I try to talk about this with David all the time, of what it might have been had we met and had been the same age. But this conversation doesn't really interest him. For David, age is all at once an inevitable and unimportant truth about who we are. That is, he is, quite simply, who he is today, the exact same person he was in his late thirties, only older. He doesn't see himself as being anything more or less than who he was then.
And as for what it would have been like to meet me then, the question just seems silly to him. "Audrey," he always says calmly. "You weren't born yet. Charlie Parker always said 'now' is the time, now is the time. Let's talk about 'now,' not then."

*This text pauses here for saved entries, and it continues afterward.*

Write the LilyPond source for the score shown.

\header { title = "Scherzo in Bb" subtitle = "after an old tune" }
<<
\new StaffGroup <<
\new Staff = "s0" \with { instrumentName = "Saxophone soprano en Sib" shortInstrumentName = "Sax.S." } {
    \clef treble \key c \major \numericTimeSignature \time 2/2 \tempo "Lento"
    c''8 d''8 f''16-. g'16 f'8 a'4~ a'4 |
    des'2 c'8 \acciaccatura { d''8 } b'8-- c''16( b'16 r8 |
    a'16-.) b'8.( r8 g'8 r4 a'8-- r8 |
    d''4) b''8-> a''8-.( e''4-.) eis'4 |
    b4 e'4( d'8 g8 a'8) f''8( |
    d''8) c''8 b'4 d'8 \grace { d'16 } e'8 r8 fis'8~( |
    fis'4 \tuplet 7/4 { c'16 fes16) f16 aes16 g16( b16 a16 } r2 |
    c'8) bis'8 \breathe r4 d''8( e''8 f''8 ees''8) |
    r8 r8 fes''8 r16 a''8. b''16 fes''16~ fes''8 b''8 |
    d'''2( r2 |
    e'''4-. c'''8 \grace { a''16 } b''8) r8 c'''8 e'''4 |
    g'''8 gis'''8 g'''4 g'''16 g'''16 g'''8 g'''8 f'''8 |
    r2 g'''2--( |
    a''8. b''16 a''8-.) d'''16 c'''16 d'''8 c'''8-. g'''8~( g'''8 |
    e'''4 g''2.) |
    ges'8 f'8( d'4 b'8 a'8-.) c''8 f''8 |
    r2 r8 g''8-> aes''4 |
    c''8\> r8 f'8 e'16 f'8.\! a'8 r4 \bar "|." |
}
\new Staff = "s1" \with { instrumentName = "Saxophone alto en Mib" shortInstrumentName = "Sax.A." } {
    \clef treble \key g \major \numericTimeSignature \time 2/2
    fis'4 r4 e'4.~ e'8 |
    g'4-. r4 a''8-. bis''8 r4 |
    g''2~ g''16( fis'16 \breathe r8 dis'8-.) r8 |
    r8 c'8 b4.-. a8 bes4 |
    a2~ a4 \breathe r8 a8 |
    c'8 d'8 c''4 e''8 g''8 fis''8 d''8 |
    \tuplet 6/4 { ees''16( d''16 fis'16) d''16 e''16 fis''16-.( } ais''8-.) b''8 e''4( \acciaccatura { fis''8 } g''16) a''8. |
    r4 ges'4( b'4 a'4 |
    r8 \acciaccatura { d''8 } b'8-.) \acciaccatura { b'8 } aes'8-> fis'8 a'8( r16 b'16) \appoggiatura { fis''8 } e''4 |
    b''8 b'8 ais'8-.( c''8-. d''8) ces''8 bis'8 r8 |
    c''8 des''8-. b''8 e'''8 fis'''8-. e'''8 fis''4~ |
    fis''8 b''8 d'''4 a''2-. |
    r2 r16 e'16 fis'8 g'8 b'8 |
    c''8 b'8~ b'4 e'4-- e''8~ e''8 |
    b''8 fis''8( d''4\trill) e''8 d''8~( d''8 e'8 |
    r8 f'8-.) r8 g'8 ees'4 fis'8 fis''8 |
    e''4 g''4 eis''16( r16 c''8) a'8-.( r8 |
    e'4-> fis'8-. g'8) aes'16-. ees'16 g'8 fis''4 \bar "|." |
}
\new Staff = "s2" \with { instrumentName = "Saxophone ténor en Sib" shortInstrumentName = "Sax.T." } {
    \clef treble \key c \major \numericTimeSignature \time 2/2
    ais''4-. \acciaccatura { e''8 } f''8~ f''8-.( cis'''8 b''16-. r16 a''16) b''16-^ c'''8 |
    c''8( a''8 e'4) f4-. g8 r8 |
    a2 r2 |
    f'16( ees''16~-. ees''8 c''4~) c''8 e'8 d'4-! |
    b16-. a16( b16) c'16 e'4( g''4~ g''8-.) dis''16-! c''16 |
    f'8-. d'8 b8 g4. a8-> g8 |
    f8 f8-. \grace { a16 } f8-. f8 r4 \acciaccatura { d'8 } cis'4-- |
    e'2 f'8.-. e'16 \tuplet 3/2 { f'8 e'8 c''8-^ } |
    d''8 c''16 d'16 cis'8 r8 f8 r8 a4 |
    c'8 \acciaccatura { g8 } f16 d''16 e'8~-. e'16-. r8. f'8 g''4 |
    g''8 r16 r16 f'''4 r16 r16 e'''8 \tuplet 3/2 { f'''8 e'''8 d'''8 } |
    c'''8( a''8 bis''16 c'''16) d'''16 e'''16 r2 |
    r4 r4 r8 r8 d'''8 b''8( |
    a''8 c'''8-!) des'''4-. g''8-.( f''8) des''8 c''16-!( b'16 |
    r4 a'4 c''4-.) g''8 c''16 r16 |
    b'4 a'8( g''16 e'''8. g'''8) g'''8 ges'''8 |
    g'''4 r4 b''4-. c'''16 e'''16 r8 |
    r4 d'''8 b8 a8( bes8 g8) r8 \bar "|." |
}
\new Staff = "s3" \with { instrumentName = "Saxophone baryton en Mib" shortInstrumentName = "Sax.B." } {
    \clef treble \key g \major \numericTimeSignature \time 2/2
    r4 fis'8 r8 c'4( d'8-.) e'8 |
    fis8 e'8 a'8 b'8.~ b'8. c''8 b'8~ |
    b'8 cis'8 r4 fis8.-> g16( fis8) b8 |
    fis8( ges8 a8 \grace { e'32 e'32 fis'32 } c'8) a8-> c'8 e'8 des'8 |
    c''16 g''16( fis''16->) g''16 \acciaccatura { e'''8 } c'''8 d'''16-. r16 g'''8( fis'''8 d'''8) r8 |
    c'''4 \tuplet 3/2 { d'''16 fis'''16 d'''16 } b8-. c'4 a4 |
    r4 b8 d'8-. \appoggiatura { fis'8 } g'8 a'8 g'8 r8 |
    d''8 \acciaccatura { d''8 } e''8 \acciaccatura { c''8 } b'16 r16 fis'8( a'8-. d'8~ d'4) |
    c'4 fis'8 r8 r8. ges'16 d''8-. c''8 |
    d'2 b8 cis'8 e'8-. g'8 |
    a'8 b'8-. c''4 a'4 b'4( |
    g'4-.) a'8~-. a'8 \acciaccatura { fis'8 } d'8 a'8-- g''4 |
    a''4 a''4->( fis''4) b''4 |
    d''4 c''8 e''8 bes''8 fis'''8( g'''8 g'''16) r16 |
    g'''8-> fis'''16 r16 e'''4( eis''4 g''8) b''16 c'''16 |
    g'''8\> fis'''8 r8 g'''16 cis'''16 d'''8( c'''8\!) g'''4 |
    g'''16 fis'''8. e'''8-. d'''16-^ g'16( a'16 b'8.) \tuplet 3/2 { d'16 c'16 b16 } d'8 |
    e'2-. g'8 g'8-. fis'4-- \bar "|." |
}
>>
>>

So we talk about "now" and I think about "then." I can't help it. Especially whenever I venture to his old neighborhood doing him a favor by delivering his latest symphonic work to his music copyist or meeting him after his monthly gig in the city.
I make my way to Cornelia St. and Bleecker and walk down the steps to the basement club where he plays. And then I suddenly I stop, right there in the middle of the steps and said out loud to myself, "What are you doing? You have to get over this. You have to stop thinking you're going around with David Amram in Greenwich Village in the 1950s."
But then I suddenly heard David playing through the tunneled doorways in that basement bar and am left with no other choice but to keep going, feeling all the stories in Vibrations I once read and re-read and forever committed to my memory feeling solid beneath my feet. "Just once more," I whisper to myself walking down the steps. "'Now' can wait one more night."